Son yılların modası el kamerasıyla çekilen 'Son Ayin’, belgesel tadında görüntüleri ve sürpriz finaliyle şeytan çıkarma ayinlerini seyirciye değil
'Tanrı önce şeytanı yarattı. Kötülükten önce iyilik yaratıldı. İnsanlar ise kötülüğü yarattı.’
Ozan Akarı
ozan.akari@milliyet.com.tr
Son Ayin- The Last Exorcism
Peder Cotton Marcus, şeytan kovma ayinlerini gerçekleştirmek için Lousiana'da Sweetzer'ın çiftliğine gider. Çünkü Sweetzer'ın kızı Nell'in ruhu, kötü bir iblisin eline geçmiş ve onun adeta esiri haline gelmiştir. Peder Marcus hiç vakit kaybetmeden neyle karşı karşıya kaldığını öğrenmek için Nell’den ve ailesinden bilgi almaya çalışır. Ancak, durum hiç de göründüğü gibi değildir…
Anlattığı hikâyeye çok inanan bir film!
Evet, yanlış okumadınız. 'Son Ayin’ filmi izleyiciyi anlattığı hikâyeye inandırmak yerine adeta kendi kendini kandırıyor. Üç bölümden oluşan film sizi zorla ama zorla izlediğinize inandırmak istiyor. Giriş bölümünde peder Marcus ve onun ailesini tanıyorsunuz. Peder diyor ki: Eğer Tanrı’ya inanıyorsanız, şeytana da inanmak zorundasınız. Hatta siz bir Hıristiyansanız ve kutsal kitaba inanıyorsanız o zaman şeytana da inanmalısınız.

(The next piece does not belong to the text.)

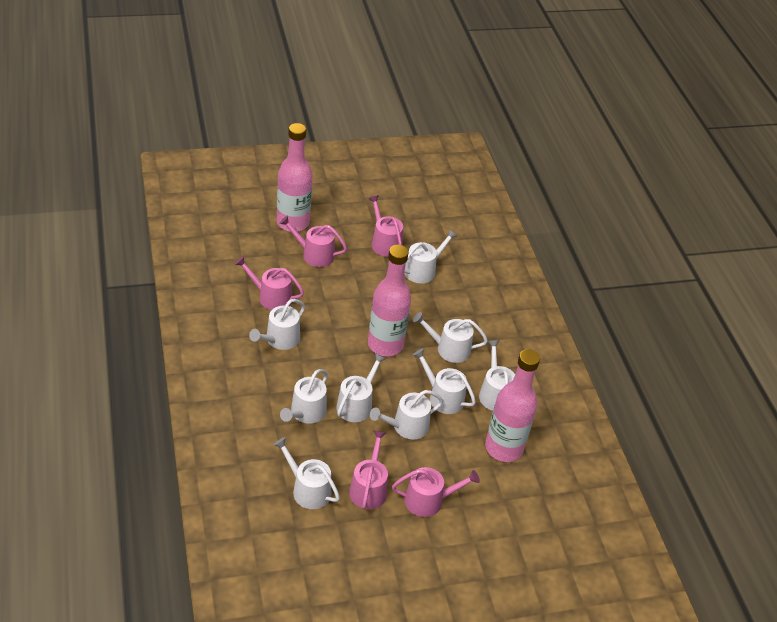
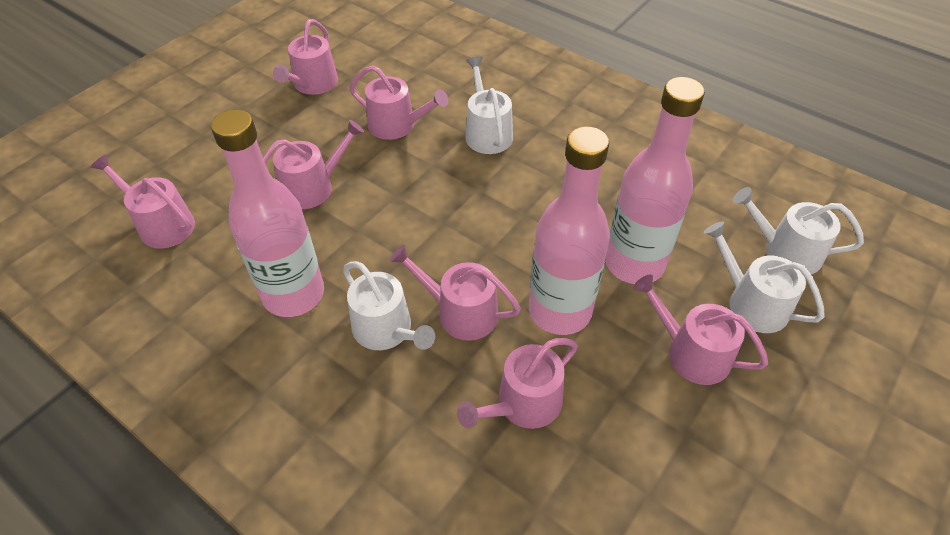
pink watering can: 5 -> 7
white watering can: 9 -> 4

Bir film düşünün insanların içlerine giren şeytanları size inandırmak için ilk önce inancınızı sorguluyor! Bizi sorgulama anlat…

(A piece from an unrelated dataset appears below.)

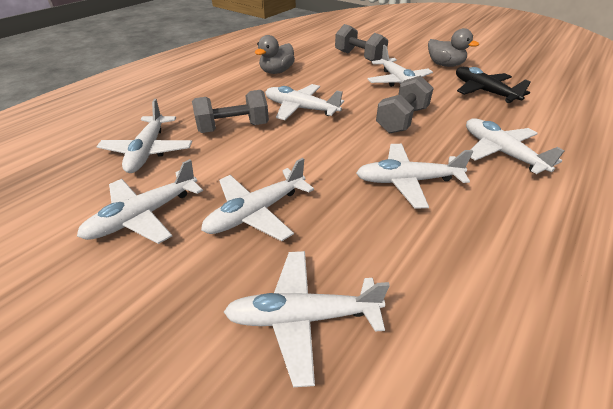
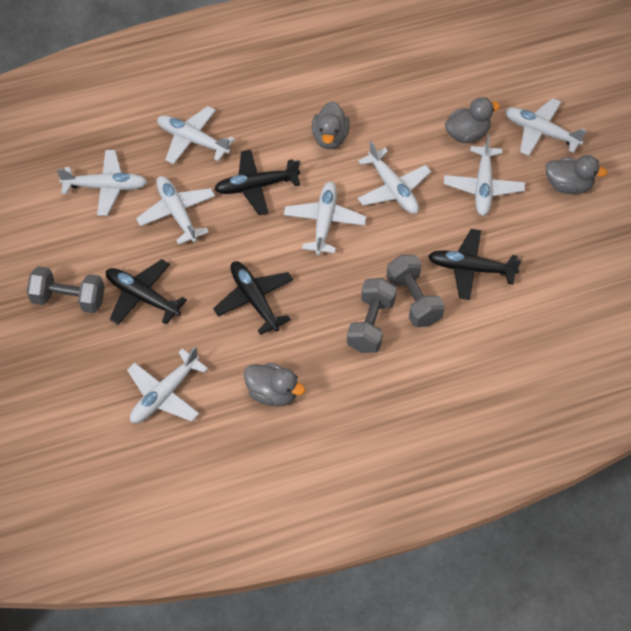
black plane: 1 -> 4
grey duck: 2 -> 4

Gelişmede içine şeytan giren kız, ailesi ve yaşadığı çevre hakkında bilgi sahibi oluyoruz. Sonuçta, nihayet şeytan ve peder hiç de doyurucu olmayan, çok basit bir konuşma yapıyor. (Şeytan’ın Avukatı filminde şeytan, Tanrı’yı öyle bir anlatıyordu ki... Film bittikten sonra bile kafanızda acaba kalıyordu.) Burada ise tam tersi:
Şeytan: Bana artık inanıyor musun?(Diyor)
Peder ise Tanrı, İsa adına yardım isteyerek kutsal kitaptan metinler okuyor. Hani filmin başında 'Şeytana inanmalıyız’ deniliyordu. Tamam, şimdi gördük şeytanı ama neden bunu yaptığını(Birilerinin içine girdiğini) anlamadık!

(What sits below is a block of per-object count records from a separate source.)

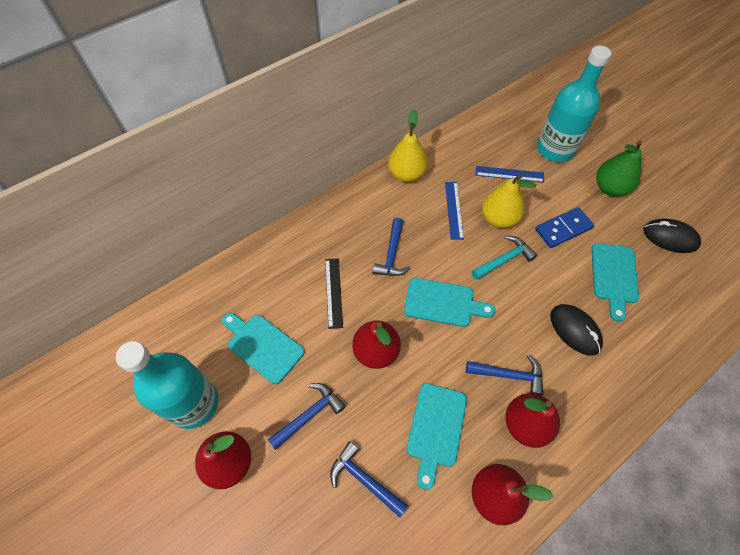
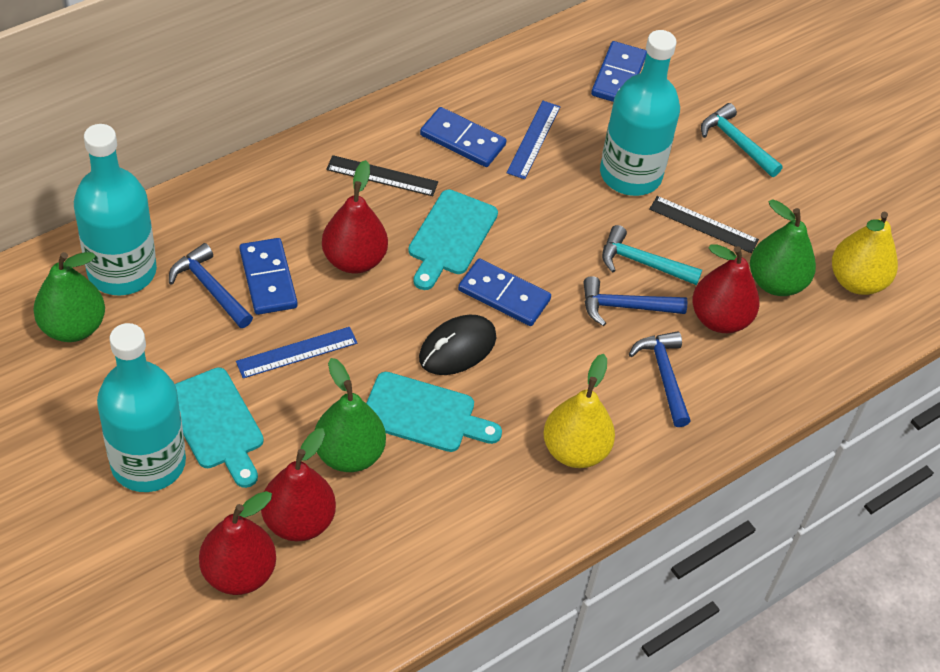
black mouse: 2 -> 1
black ruler: 1 -> 2
blue domino: 1 -> 4
blue hammer: 4 -> 3
green pear: 1 -> 3
turquoise bottle: 2 -> 3
turquoise cutting board: 4 -> 3
turquoise hammer: 1 -> 2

Görüntüler belgesel gibi tadında
Bütün film boyunca izleyiciyi doyuran görüntüler ahırda geçen ve kızın iki büklüm olduğu sahnelerde ortaya çıkıyor. Sinema görsel demektir. Fakat, filmde gerçeklik duygusu verilecek ya; açılıp kapanan kamera(devamlılığı olmayan sahneler), net olmayan görüntüler, kapkaranlık çekimler…
Biz bunları Blair Cadısı’nda ve Canavar’da da görmüştük sanki…
Bu kadar olumsuzluğa rağmen diğer şeytan çıkarma filmlerinden bir adım daha ilerde duruyor 'Son Ayin’. Ani çıkışlarla izleyici korkutulmadan, içine şeytan giren kızın sesini kalınlaştırıp onu iğrenç bir yüze kavuşturmadan faklı olmayı bir nebze olsun başarıyor.
Şeytanı Tanrı’nın silahıyla vurmak
Üniversitede okurken utandığı ve heyecanlandığında yanakları kıpkırmızı olan bir kıza âşık olmuştum. Hani gözler söylermiş ya her şeyi, onun adeta yanakları söylüyordu… Aşk ile yanıp tutuşurken ayrılmak zorunda kaldık. O bir tarafa savruldu ben başka tarafa… Geçenlerde kısa bir süre de olsa birbirimizi gördük. Bakışlar bakışlara karıştı, gözler dile geldi. Onun ise yanakları yine kıpkırmızıydı. Yaklaşık dört yıl olmuştu ama içimdeki saf duyguyu hemen hissettim… İşte bu öyle bir güçtü ki, şeytan bile önünde duramazdı. Tanrı’dan bize verilen ve kimsenin fark etmediği gizli bir silah…
'Son Ayin’de iblisi yok etmek için okunan dualar yanında aile bireylerinin birbirlerine olan sevgileri ve kızı koşulsuz kabul eden bir gencin aşkı olsaydı, film çok daha iyi bir anlam kazanırdı.(İçi boş şeytan kovma sahneleri ve iblislere koşulsuz inanın sözlerinin yerine)
El kamerasıyla parayı toplamışlar
Son yıllarda moda olan el kameralı filmler kervanına 'Son Ayin’ de katıldı. Hadi hayırlı olsun. Film kutuları ve filmin banyo edilmesi yok. Öyle ama aman ne kurgusu varne de ışığı. Set ekibi desen, onlarda kimmiş! 1.8 milyon dolar gibi çok düşük bir bütçeyle çekilen film Amerika’da 41 milyon dolar hâsılat elde etti.